EXCERPT PROVIDED ->

^^^^^^^^^^^^^^^^

A new timeline will show that Victorian Premier Jacinta Allan stridently backed the 2026 Commonwealth Games bid about an hour before Daniel Andrews was warned not to bail it out.

Victorian Premier Jacinta Allan. Picture: Ian Currie
Victorian Premier Jacinta Allan. Picture: Ian Currie

Victoria’s new Premier Jacinta Allan effusively backed the 2026 Commonwealth Games bid about an hour before the state’s senior bureaucrats warned then premier Dan Andrews against further bailouts, triggering its demise.

A leaked draft timeline of events leading up to the cancellation of the Games shows for the first time that Mr Andrews was told on June 13 by his most senior bureaucrats that they would likely brief against a submission for further funding to run the event.

The timeline shows the cost of running the event had leapt from the original $2.6bn to more than $4.5bn in April, and then by July 14 to between $6bn and $7bn.

The Weekend Australian can reveal that about an hour after Ms Allan told an estimates hearing about the “tremendous progress’’ of the Games, Mr Andrews was warned the state’s elite bureaucrats were effectively opposed to any bailout.

The Department of Premier and Cabinet, led by secretary Jeremi Moule, has produced a draft timeline of the event that shows DPC advised Mr Andrews of the budgetary risks of the Games on June 13 – the same day Ms Allan stridently backed the Games.

^^^^^^^^^^^^^^^^

EXTRACTED DATA ->
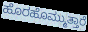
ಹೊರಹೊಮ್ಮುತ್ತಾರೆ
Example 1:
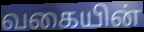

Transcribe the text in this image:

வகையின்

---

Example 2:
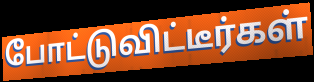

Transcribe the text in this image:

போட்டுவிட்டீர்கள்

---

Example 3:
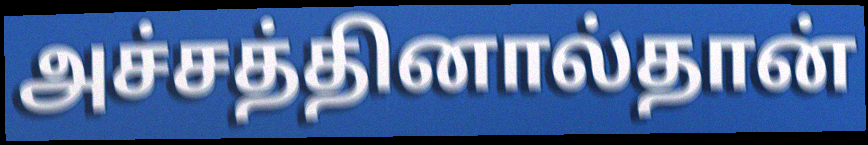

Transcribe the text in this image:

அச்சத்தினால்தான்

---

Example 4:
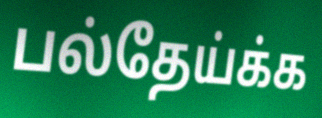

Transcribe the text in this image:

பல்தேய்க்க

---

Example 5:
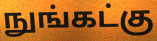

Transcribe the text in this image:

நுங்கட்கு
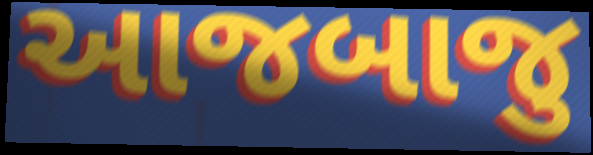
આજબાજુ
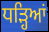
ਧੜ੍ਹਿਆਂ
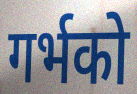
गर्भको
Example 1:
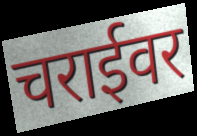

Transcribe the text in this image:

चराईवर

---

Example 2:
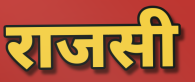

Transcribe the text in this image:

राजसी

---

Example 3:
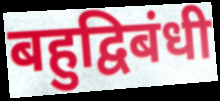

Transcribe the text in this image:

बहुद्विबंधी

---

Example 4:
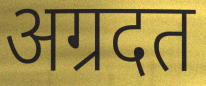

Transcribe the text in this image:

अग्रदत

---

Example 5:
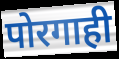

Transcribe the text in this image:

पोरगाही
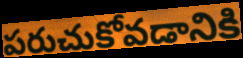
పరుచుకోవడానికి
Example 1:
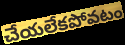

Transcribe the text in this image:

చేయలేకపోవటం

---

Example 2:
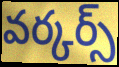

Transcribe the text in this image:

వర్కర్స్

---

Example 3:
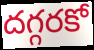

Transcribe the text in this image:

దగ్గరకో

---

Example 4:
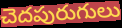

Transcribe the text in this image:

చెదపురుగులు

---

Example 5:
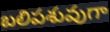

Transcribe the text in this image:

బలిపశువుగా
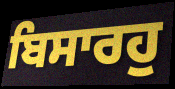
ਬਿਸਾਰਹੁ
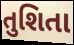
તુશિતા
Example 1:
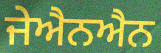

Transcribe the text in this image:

^^^^^^^^^^^^^^^^

JOBS ->
a: In the Commonwealth Games excerpt, what range had the cost of running the event reached by July 14?
b: Recast the paragraph of the Commonwealth Games excerpt that opens "The timeline shows the cost" as a short list, keeping its figures and dates.
c: Reproduce the Commonwealth Games excerpt word for word from "A new timeline" up to and including "bail it out.".
The records are separate material from the Commonwealth Games text.

EXPECTED OUTPUTS ->
a: Between $6bn and $7bn.

b:
- Original cost of running the event: $2.6bn
- April: more than $4.5bn
- By July 14: between $6bn and $7bn

c:
A new timeline will show that Victorian Premier Jacinta Allan stridently backed the 2026 Commonwealth Games bid about an hour before Daniel Andrews was warned not to bail it out.